ESG criteria, real estate investment & financial institutions

Sustainability is increasingly relevant for investment activities in real estate. The impact of investors’ actions is potentially broader in moving towards investments characterized by higher returns and degrees of risk, including to reflect the greater range of activities that must be carried out in each sector: from the simpler activities of certification to the design of properties that places sustainability at the center, from the use of materials and production processes that respect environmental and social criteria to the design or re-design of entire neighborhoods from the viewpoint of sustainable cities. Moreover, the results of the empirical analyses of the REInnovation Lab[2] demonstrate the importance of ESG indicators and sustainability for the explanation of the heterogeneity of the prices present in different areas of Italy, an element that makes the proper evaluation of the sustainability of a property and area even more important for real estate investors. Although the environmental pressure itself (coming from final investors, funders and regulators) focuses attention on sustainability, the Chiefs present at the event noted that the changes in business organization for the implementation of sustainability must also come from the inside, for ethical reasons and due to the desire to contribute to the management of common goods. The change in the logic of investors, however, remains the main driver at this time; they no longer limit themselves to risk control and the search for returns, but they seek channeled returns that look to the needs of increasingly broad parts of society: from student housing to senior living, to affordable housing. To do this, though, it is necessary to work (in the literal sense of “working hard” given the complexity of the process) on three pillars of sustainability:

  1. refining ESG measurement models in order to incentivize international accounting organizations to increase disclosure by businesses and simultaneously reduce differences in ratings;
  2. change the behavior of families and businesses;
  3. involve the public sector, with a logic of PPP and public policy interventions in the area of green and social taxonomy.

 

Andrea Beltratti is a Professor in the Department of Finance of the Bocconi University, where

he teaches Economics of the Real Estate Market and Equity Portfolio Management, and

Academic Director of the Executive Master in Finance (EMF) at the SDA Bocconi School of

Management.

Alessia Bezzecchi is Associate Professor of Practice in Corporate Finance & Real Estate at the SDA Bocconi School of Management, where she is Program Director of the Executive Master in Finance (EMF) and of the Executive Program in Real Estate Finance and Real Estate (EPFIRE).

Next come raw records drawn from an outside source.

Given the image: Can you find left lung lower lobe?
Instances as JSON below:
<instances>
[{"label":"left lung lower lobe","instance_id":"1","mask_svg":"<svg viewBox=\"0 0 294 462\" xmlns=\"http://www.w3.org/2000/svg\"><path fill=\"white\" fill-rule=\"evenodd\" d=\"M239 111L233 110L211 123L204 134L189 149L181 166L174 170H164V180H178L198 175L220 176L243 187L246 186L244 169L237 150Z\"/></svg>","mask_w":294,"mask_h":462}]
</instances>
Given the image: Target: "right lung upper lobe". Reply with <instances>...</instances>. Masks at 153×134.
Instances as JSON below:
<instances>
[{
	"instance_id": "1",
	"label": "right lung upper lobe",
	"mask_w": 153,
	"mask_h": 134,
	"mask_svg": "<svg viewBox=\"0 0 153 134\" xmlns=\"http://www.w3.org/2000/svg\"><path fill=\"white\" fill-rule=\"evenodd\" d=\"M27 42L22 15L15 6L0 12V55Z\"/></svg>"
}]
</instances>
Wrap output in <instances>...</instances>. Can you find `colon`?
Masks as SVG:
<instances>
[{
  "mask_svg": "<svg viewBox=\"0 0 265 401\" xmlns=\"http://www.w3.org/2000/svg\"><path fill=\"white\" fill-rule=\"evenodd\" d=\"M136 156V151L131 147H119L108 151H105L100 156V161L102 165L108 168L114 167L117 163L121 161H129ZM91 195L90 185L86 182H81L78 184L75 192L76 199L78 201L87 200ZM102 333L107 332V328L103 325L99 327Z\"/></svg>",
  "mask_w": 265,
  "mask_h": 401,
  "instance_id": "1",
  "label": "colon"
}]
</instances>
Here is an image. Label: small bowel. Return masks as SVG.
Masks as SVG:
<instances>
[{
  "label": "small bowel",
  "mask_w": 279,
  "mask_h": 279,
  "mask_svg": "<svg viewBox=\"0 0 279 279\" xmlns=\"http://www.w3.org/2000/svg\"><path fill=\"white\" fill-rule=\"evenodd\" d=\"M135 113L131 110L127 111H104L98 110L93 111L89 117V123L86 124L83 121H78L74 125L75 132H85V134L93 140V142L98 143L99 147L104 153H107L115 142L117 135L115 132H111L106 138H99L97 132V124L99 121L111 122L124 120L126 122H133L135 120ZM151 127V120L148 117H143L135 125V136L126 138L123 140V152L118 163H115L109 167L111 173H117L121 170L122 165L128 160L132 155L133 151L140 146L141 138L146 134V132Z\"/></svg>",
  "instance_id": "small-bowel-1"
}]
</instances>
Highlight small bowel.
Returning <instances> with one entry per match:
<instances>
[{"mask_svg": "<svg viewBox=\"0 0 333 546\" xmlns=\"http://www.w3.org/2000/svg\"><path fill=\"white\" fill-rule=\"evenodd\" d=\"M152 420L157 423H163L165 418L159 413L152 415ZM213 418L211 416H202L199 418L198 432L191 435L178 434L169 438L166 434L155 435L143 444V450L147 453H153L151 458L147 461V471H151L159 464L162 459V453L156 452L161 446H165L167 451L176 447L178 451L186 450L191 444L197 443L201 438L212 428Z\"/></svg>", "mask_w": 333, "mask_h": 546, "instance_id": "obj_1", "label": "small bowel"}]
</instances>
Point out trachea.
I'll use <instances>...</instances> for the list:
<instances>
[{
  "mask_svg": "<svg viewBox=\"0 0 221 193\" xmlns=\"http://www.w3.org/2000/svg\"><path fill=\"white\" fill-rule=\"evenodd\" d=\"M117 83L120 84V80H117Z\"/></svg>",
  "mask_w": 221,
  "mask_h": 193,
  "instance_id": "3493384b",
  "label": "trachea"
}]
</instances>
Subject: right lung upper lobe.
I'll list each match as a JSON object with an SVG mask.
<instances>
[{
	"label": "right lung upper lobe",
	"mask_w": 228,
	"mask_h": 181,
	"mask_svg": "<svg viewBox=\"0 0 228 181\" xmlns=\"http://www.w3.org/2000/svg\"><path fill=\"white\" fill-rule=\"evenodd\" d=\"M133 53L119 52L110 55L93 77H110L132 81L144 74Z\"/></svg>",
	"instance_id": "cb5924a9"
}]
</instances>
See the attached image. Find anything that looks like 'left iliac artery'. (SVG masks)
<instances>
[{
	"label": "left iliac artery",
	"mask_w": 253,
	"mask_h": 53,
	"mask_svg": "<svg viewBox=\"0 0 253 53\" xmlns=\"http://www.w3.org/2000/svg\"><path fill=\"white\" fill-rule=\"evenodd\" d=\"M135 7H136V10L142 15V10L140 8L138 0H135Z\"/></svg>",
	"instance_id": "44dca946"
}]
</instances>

[1] The Chiefs of the main companies operating in real estate in Italy participated in the REInnovation Academy C-Suite Forum on April 6, 2022, an event organized by the REInnovation Lab of Sda Bocconi and Confindustria Assoimmobiliare. Participants included the heads of: Allianz real estate, Antirion sgr, Avalon real estate, Blue sgr, Caceis bank Italy branch, Casavo, CBRE, Confindustria Assoimmobiliare, DILS, Dovevivo, Kroll Advisory, Generali Real Estate, HOPE Sicaf Retail, Praxi, Prelios, Risanamento, Sensible capital, and Zenith Service.